Production schedules are now a benefit to the whole cast and crew because it tells people when they're and are not needed, where they have to be, times they need to be there etc, it sort of gives the cast and crew a specific outline on the upcoming work they're partaking in.


At the start of this module, I wasn't present at college. The college knows my situation at this point in my life was a very difficult one which lead to a unfortunate happenings which then led to me having to take time off, of university.

Due to this I missed 95% of the core lessons for this module, so in a sense I have come in to this module blind. However I have given it my best shot and feel like my journey from start (September) to end (January) has been very worthwhile.

When you're going through a life changing situation you can do one of two things; keep beating yourself up and convince yourself that this is as good as it gets or; you can pick yourself up, become the person you know you're, and come out the other side of hell with arms wide up. The second choice is precisely what I chose to do.

To begin with I found myself a little lost, unsure of what direction to take my research and therefore I feel behind, but then I started reading through some of my old work, unfinished scripts, movie plans that were made in yesteryear and so on. And it hit me, I NEED TO MAKE A SCRIPT! And therefore it was my sole purpose from that point on to create something that was unique, experimental and crazy weird.

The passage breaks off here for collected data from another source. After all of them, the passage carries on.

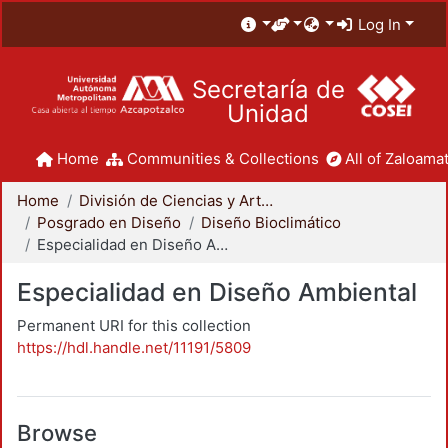
Log In
Secretaría de
Unidad
Home
Communities & Collections
All of Zaloamat
Home
División de Ciencias y Artes para el Diseño
Posgrado en Diseño
Diseño Bioclimático
Especialidad en Diseño Ambiental
Especialidad en Diseño Ambiental
Permanent URI for this collection
https://hdl.handle.net/11191/5809
Browse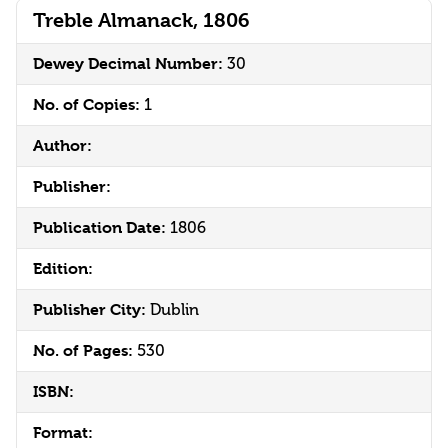
Treble Almanack, 1806
Dewey Decimal Number:
30
No. of Copies:
1
Author:
Publisher:
Publication Date:
1806
Edition:
Publisher City:
Dublin
No. of Pages:
530
ISBN:
Format: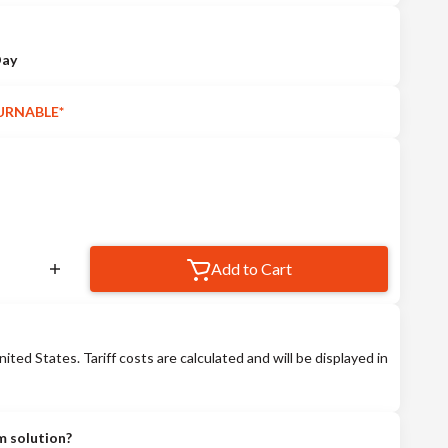
Day
URNABLE*
Add to Cart
nited States. Tariff costs are calculated and will be displayed in
m solution?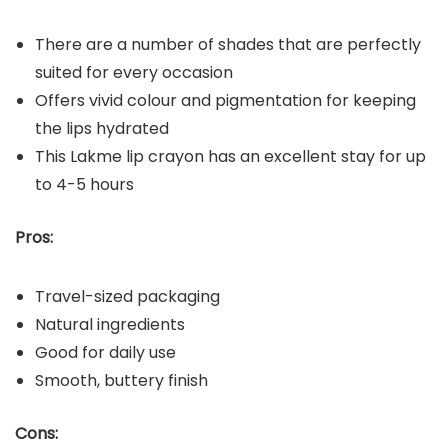
There are a number of shades that are perfectly
suited for every occasion
Offers vivid colour and pigmentation for keeping
the lips hydrated
This Lakme lip crayon has an excellent stay for up
to 4-5 hours
Pros:
Travel-sized packaging
Natural ingredients
Good for daily use
Smooth, buttery finish
Cons: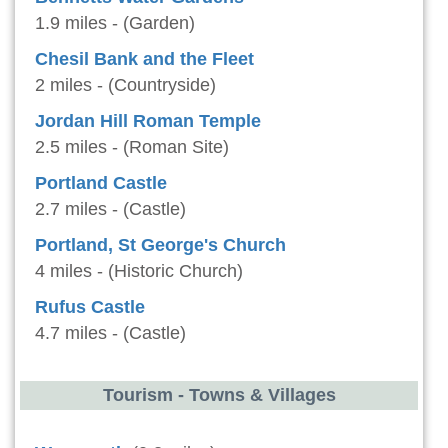
1.9 miles - (Garden)
Chesil Bank and the Fleet
2 miles - (Countryside)
Jordan Hill Roman Temple
2.5 miles - (Roman Site)
Portland Castle
2.7 miles - (Castle)
Portland, St George's Church
4 miles - (Historic Church)
Rufus Castle
4.7 miles - (Castle)
Tourism - Towns & Villages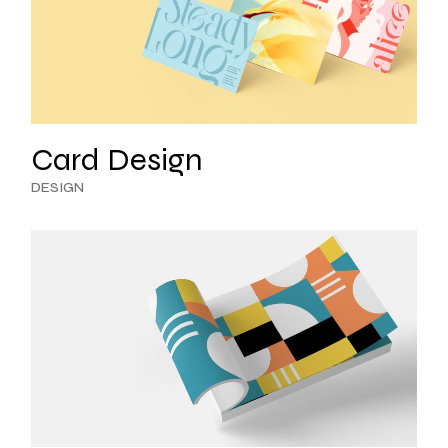
Card Design
DESIGN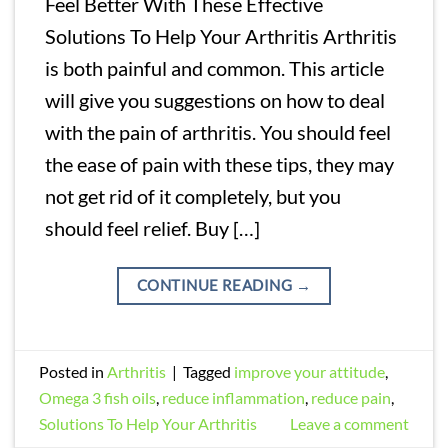
Feel Better With These Effective
Solutions To Help Your Arthritis Arthritis
is both painful and common. This article
will give you suggestions on how to deal
with the pain of arthritis. You should feel
the ease of pain with these tips, they may
not get rid of it completely, but you
should feel relief. Buy […]
CONTINUE READING
→
Posted in
Arthritis
|
Tagged
improve your attitude
,
Omega 3 fish oils
,
reduce inflammation
,
reduce pain
,
Solutions To Help Your Arthritis
Leave a comment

I started off by revisiting something I had written a while back; 'Unseen'. A story about a copper who lost her father as a child and then spent her time becoming the best possible agent so she could finally catch the killer. In the latter, the agency Henson (lead character) works for catches her fathers killer and Henson heads in to interrogate him, during this process the story takes an interesting turn of events where her father's killer turns out to be an alien. This idea of mine didn't go too far and didn't have much soul to it so therefore I left it and started aiming higher.

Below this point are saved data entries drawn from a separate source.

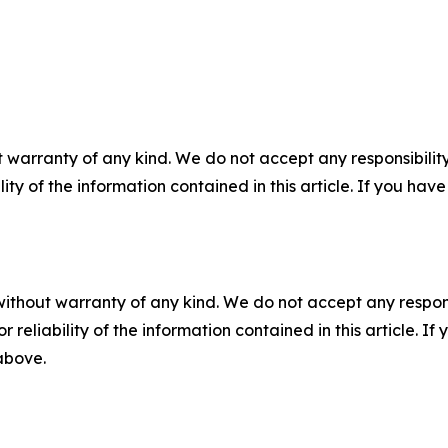
 warranty of any kind. We do not accept any responsibility 
ility of the information contained in this article. If you ha
without warranty of any kind. We do not accept any responsib
r reliability of the information contained in this article. I
 above.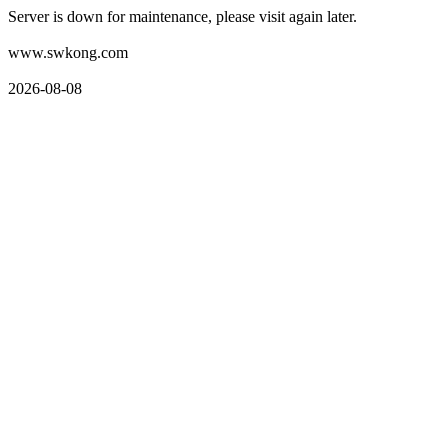
Server is down for maintenance, please visit again later.
www.swkong.com
2026-08-08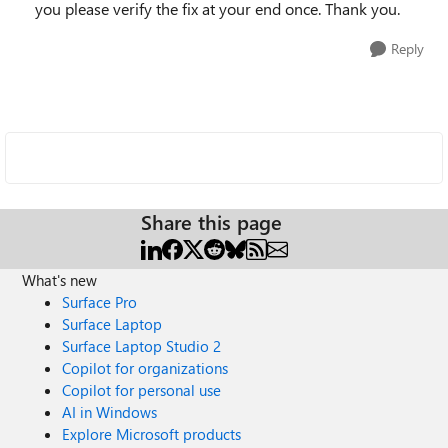
you please verify the fix at your end once. Thank you.
Reply
Share this page
What's new
Surface Pro
Surface Laptop
Surface Laptop Studio 2
Copilot for organizations
Copilot for personal use
AI in Windows
Explore Microsoft products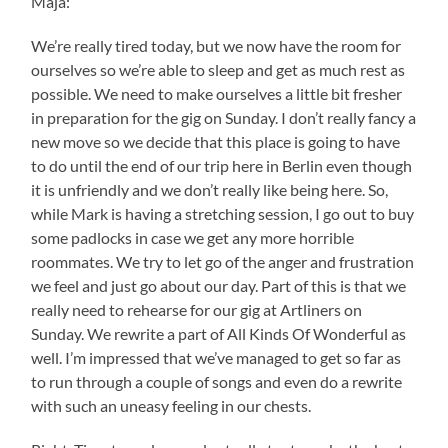
Maja:
We’re really tired today, but we now have the room for
ourselves so we’re able to sleep and get as much rest as
possible. We need to make ourselves a little bit fresher
in preparation for the gig on Sunday. I don’t really fancy a
new move so we decide that this place is going to have
to do until the end of our trip here in Berlin even though
it is unfriendly and we don’t really like being here. So,
while Mark is having a stretching session, I go out to buy
some padlocks in case we get any more horrible
roommates. We try to let go of the anger and frustration
we feel and just go about our day. Part of this is that we
really need to rehearse for our gig at Artliners on
Sunday. We rewrite a part of All Kinds Of Wonderful as
well. I’m impressed that we’ve managed to get so far as
to run through a couple of songs and even do a rewrite
with such an uneasy feeling in our chests.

In John's module during our second year I created an experimental piece titled 'Just A Dream' where there were only two characters for the whole short. In the beginning half the screen was tinted black and white and the other half in colour which was used to resemble the line between reality and dream. During this short, the girl character begins to feel a sense of unease, as if she is being followed by a spirit, to begin with this spirit is unseen, however a course of events happen and during the end of the short, she finally sees the guy creator and so she asks him who he is to which he replies 'I am you creator'. This short was also completely experimental, I manipulated and altered both sound and image throughout. Replacing everything (sound wise) with something that didn't belong. Instead of hearing the sound of water, I replaced it with a distorted sounding echoed chainsaw which I found to work quite well with the flow of water that was on screen. There are many other examples I could write here but instead I will just post a link to the finished project below. Just to reassure you, I am reiterating a post project for a good purpose, that is because, even though I haven't written my short down as one of my influences for this module, I will however like to state that, my creating this unique short was the start of what has led to me creating more weird and deluded stuff. This short was filled with experiment, colour and then lack of, manipulation and the process of two simultaneous characters which has helped me in the writing of my artefact for this module.

This then spurred my next idea to come into action titled; 'Not So Clear' , which is a telling story created with multiple narratives which is a comparison between one event and another and then a separate storyline about another point of view. Two lovers, one dies, one lives, then they both die, then the story happens again, in the other order, and then again, from the hospitals point of view. A multi-narrative piece telling the same story from three different standpoints. I don't really have too much to write about this one because it was only a week after revising this idea that I watched Mr. Nobody, Pulp Fiction and Red Shift which then led to my final creation Neverland.

Neverland wasn't always called Neverland, it's original title was 'High'.